● Exercises to complete:
**A)** According to the article on NHS discharge summaries, by when should the new standards be finalized?
**B)** Please carry on the article on NHS discharge summaries from where it stops.

● Document extract:
Central NHS organisations are rebooting attempts to improve communication between emergency departments and GPs, with the ‘perpetual winter’ crisis now affecting the NHS spurring new efforts.

NHS Digital has commissioned the Professional Record Standards Body, in partnership with the Royal College of Physicians, to develop standards for e-discharge summaries from emergency departments to GPs.

Standards should be finalised by the end of the year. Although they probably won’t be used in hospitals until at least October next year, those involved in the project say it is being given additional impetus by the pressing need for more information on the pressures on hospitals.

The move also comes as many emergency departments continue to send GPs faxed or hand written paper discharge summaries, with patchy coding and legibility.

 “I receive little yellow letters often written in a scrawl in a great hurry,” John Williams, a GP involved in the standards as clinical advisor at the Royal College of General Practitioners, told Digital Health News. “If it’s just readable, it will be a huge step forward.”

Discharge summaries have been a long-standing area for NHS IT effort. Trusts were set a target to get discharge summaries to GPs within 48 hours almost a decade ago, and regulatory bodies have frequently criticised the content of the summaries sent.

Trusts have been legally required to send electronic discharge summaries to GPs and social care organisations since October last year.

Guidance from NHS England on that target said that letters and fax would no longer be acceptable, and that while emails with attachments would count, these should be phased out over time.

Despite this, one indicator derived from NHS England’s digital maturity assessment earlier this year showed that about a third of acute trusts are still not sending discharge notices electronically.

From next month, acute trusts will also be required to use standard clinical headings in electronic discharge summaries sent to GPs.

An NHS England spokeswoman told Digital Health News this week neither the uptake of e-discharges to GPs or the use of standard clinical heading are monitored nationally. “It would be for commissioners to monitor locally.”

● Data:
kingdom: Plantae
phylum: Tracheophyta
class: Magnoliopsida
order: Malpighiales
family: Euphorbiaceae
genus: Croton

● Responses per task:
**A)** By the end of the year.

**B)**
Tom Hughes, involved as clinical lead at the Royal College of Emergency Medicine, said the colleges had been involved in the standards project for the past 18 months, but it had gathered pace recently amid renewed interest from the centre.

“In the last couple of months NHS England have really got into this. Fairly senior people have said they don’t want to go through another winter not knowing what will happen on the frontline.”

However, the speed at which the standards can be rolled out is reliant on another project, the Emergency Care Dataset. That project, which is meant to standardise and modernise data collection across NHS emergency departments, is not expected to be used till at least October next year.

Darren Wooldridge, health informatics project manager at Royal College of Physicians, said the standards will create a structured set of fields that clinicians should be able to fill out electronically and transfer to GPs’ systems.

Among other fields, these would include the patient’s chief complaint, the presentation acuity and the discharge diagnosis.

It would also track whether a patient was provided with a copy of their discharge letter, hopefully building in another safety net to ensure important clinical information is passed to GPs.

The e-discharges to GPs are part of a wider effort to standardise and structure communications across health care settings.

In July 2015, a Professional Records Standards Body survey found that “urgent improvements” were needed to discharge summaries and referrals.

Delayed, incomplete and illegibility information was creating difficulties for medical reconciliation, with discharges and referrals from emergency departments to GPs identified as “by far the highest priorities”.